Gibson is dying of cancer and is blogging his final year of life, during which he intends to visit all 100 MotherClouds (fulfillment centers) so he can say hello to all his employees before he dies. He also blogs his self-aggrandizing ideas. He pats himself on the back for creating jobs when the jobs are crappy and employees are treated like slaves. He is virulently opposed to unions and thinks his “rating” system to overwork his underpaid employees is brilliant. Ebenezer Scrooge might agree.

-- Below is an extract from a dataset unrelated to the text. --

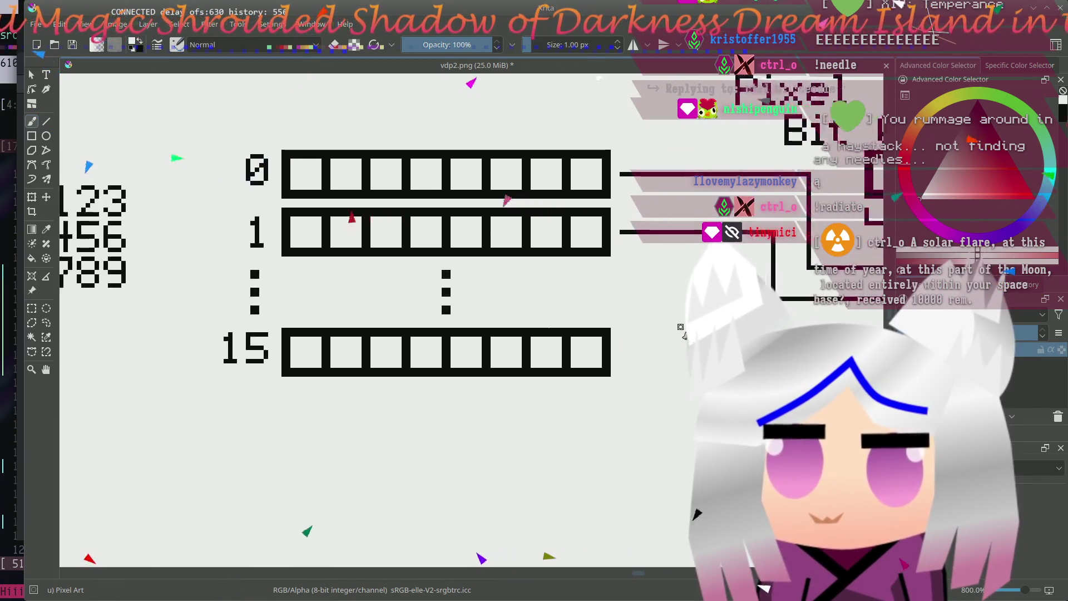
scroll(451, 359, "left", 1)
left_click_drag(493, 368, 585, 369)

The two key characters, Zinnia and Paxton, both make the hiring cut. They both have ulterior motives for taking the job. Zinnia is a corporate spy. Cloud claims to be energy independent but its wind farms and solar panels seem incapable of generating the necessary power. Zinnia has been hired to find the source of the power that Cloud doesn’t want to disclose for fear of losing its green tax breaks. What she actually finds, on several different fronts, casts Cloud in an even less favorable light.

Paxton tried to patent his own idea but was screwed over by Cloud. After working as a prison guard, he views a job at Cloud as temporary but essential to his survival. He hated being a prison guard so he is, of course, assigned to security. Naturally, his life intersects with Zinnia’s. He is smitten, while she is happy to develop an unwitting source for information about Cloud security. A reader will see where that plotline is going and will be either pleased or disappointed to learn that it does not deviate from expectations. The predictability didn’t bother me because I enjoyed the novel less for its plot than for its detailed imagining of the future of retail that Amazon might soon inspire.

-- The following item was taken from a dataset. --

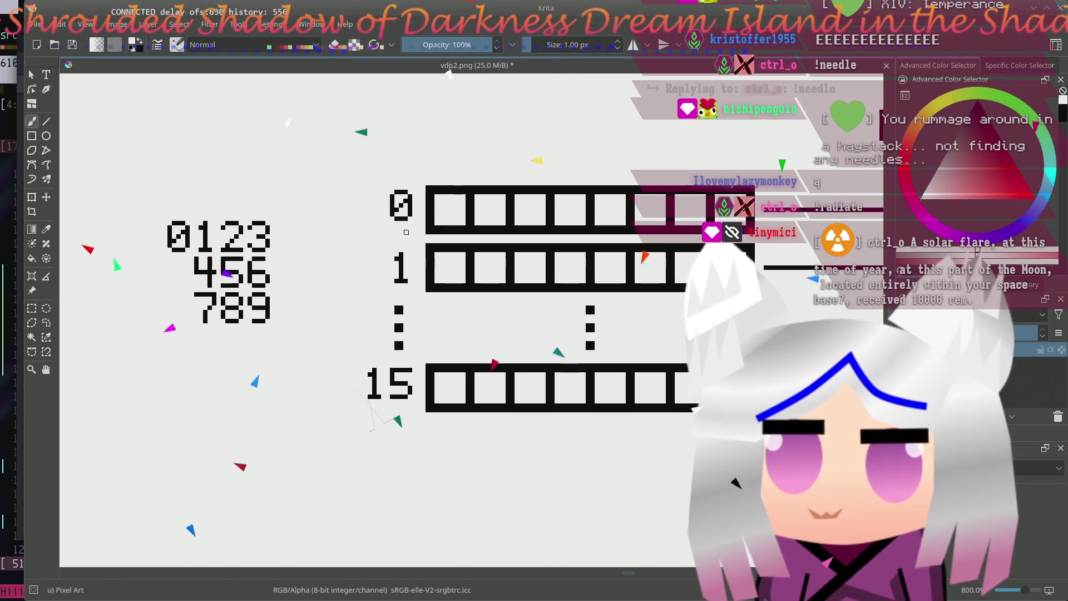
key("ctrl+r")
left_click_drag(386, 191, 417, 227)
key("ctrl+c")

The Warehouse argues that free people don’t have to accept the lives that are assigned to them by corporate masters. “At least I have a job” doesn’t justify being treated like garbage. Free people can fight for something better. Whether Zinnia’s way of fighting is the best way might be a question that readers debate, but she at least opens minds to the possibility of change. The novel’s underlying lesson is that compassion and fairness are more important than security and comfort. As important as security and comfort might be, they should not be achieved by sacrificing the security and comfort of others.

The Warehouse is also an indictment of:  big businesses that use their economic might to drive small businesses out of the marketplace; big businesses that use their economic might to patent and control ideas developed by small businesses; and big businesses that use their economic might to convince people that big businesses act in the best interests of their employees and customers when they are only acting to further the interests of controlling shareholders. The story targets Amazon but it could just as easily target Purdue Pharma or Wal Mart or Johnson & Johnson or Wells Fargo or Ford Motors.

Readers who disagree with those propositions won’t like the book. Most other readers should enjoy it. Despite its predictable moments, the plot is lively and Paxton is a sympathetic protagonist who confronts a personal crisis in a way that readers can admire. It is the future that Hart builds, however, that makes The Warehouse memorable.